Sometimes it goes overboard. There are seven clean-up, optimisation and registry tools from which to choose, which seems odd given the prominence of the one-click optimiser. And while we’re impressed by Bitdefender’s Profiles feature, which postpones notifications, background programs and maintenance tasks while you’re working, watching videos or playing games, it’s keen to throw up widgets the rest of the time.
For example, a splash in the top corner of the screen asks if you’d rather switch to the SafePay browser, and a large, circular widget in the bottom right provides status notifications and one-click access to the dashboard, when a system tray applet would work just as well. The interface is, truth be told, a bit flashy, but otherwise clean and easy to navigate.

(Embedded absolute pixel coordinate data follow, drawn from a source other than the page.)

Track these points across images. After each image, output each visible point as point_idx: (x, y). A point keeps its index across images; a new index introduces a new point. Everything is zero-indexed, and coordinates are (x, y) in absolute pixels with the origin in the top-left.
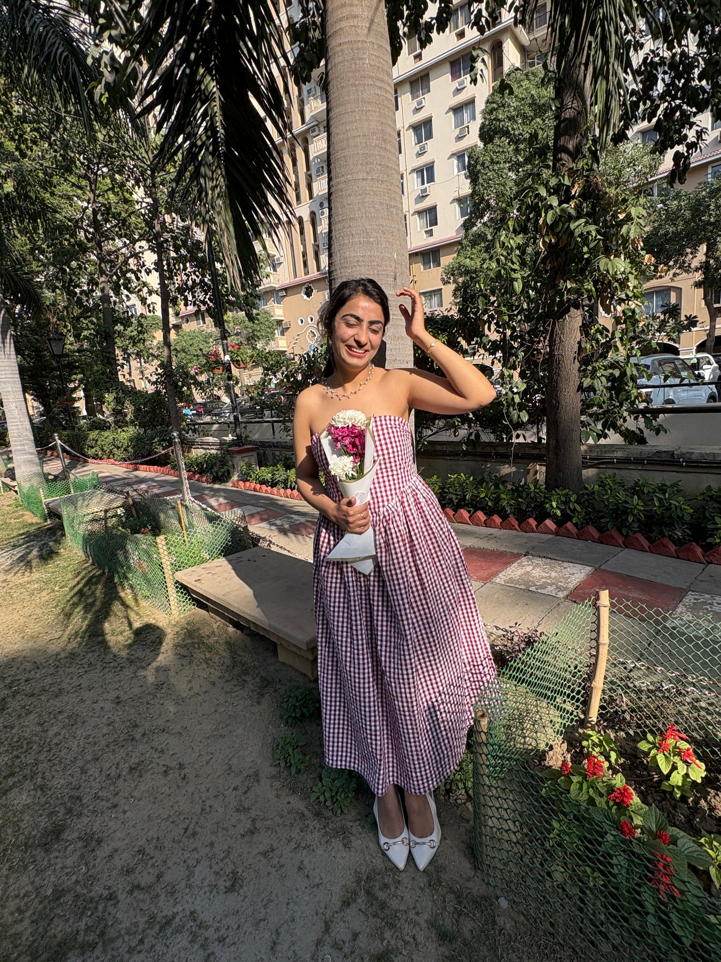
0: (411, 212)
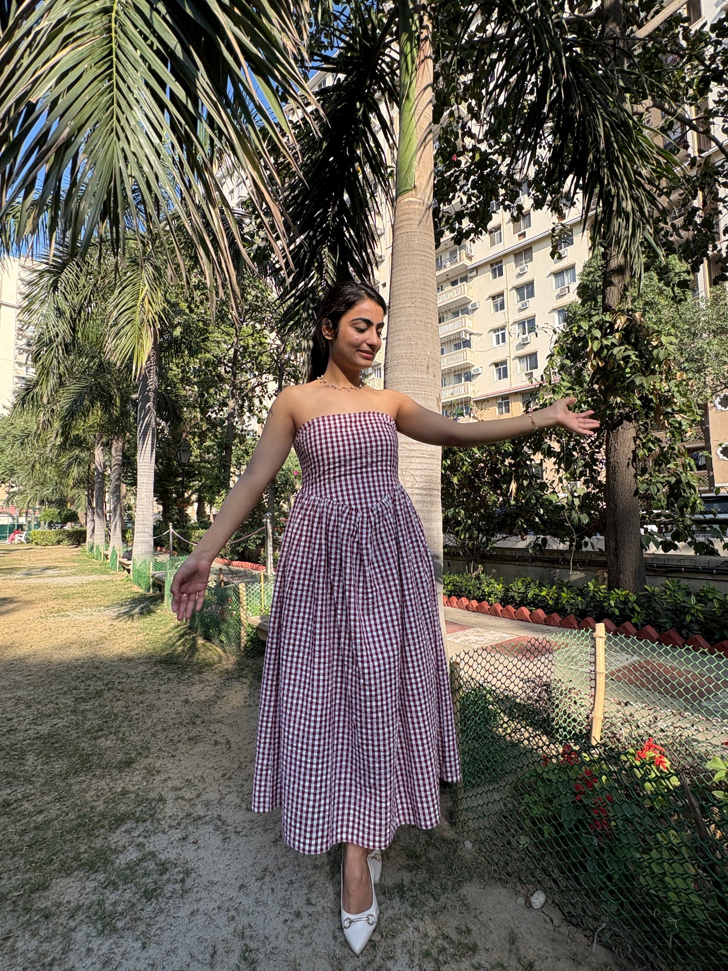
0: (512, 357)
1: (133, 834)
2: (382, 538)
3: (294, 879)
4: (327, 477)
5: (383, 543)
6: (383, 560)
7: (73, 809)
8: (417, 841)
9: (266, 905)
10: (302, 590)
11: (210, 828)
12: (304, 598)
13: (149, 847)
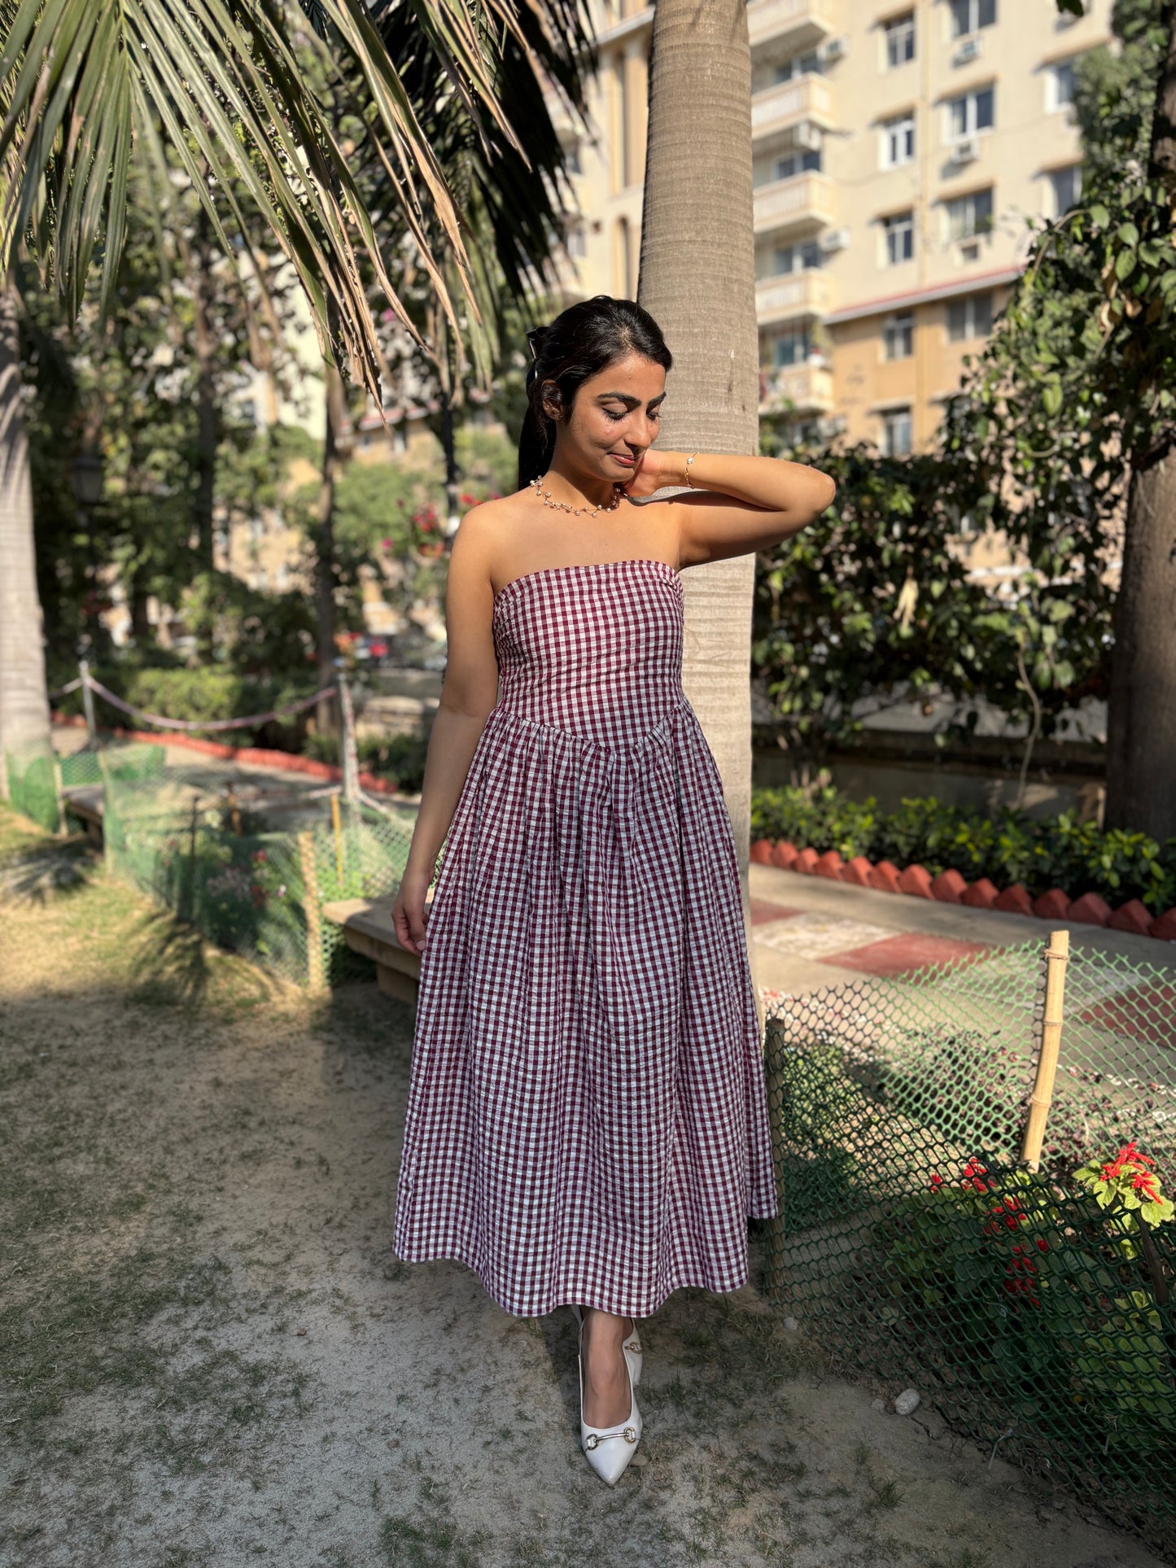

Quick scans in Bitdefender really are superfast, taking just over a minute on our old dual-core PC with 2GB of RAM. It’s heavier on system resources than the most lightweight package, consuming 24% of RAM and 25% of CPU while scanning on our dual-core test PC, but the system still felt reasonably responsive.
Bitdefender’s only real failing is that it doesn’t match the best products where it matters most: malware protection. It staved off only 77% of attacks, which puts it just above the free AVG and Microsoft products. On the plus side it’s very good at ignoring legitimate software, but if the price for this is weaker security, then we can’t really recommend it.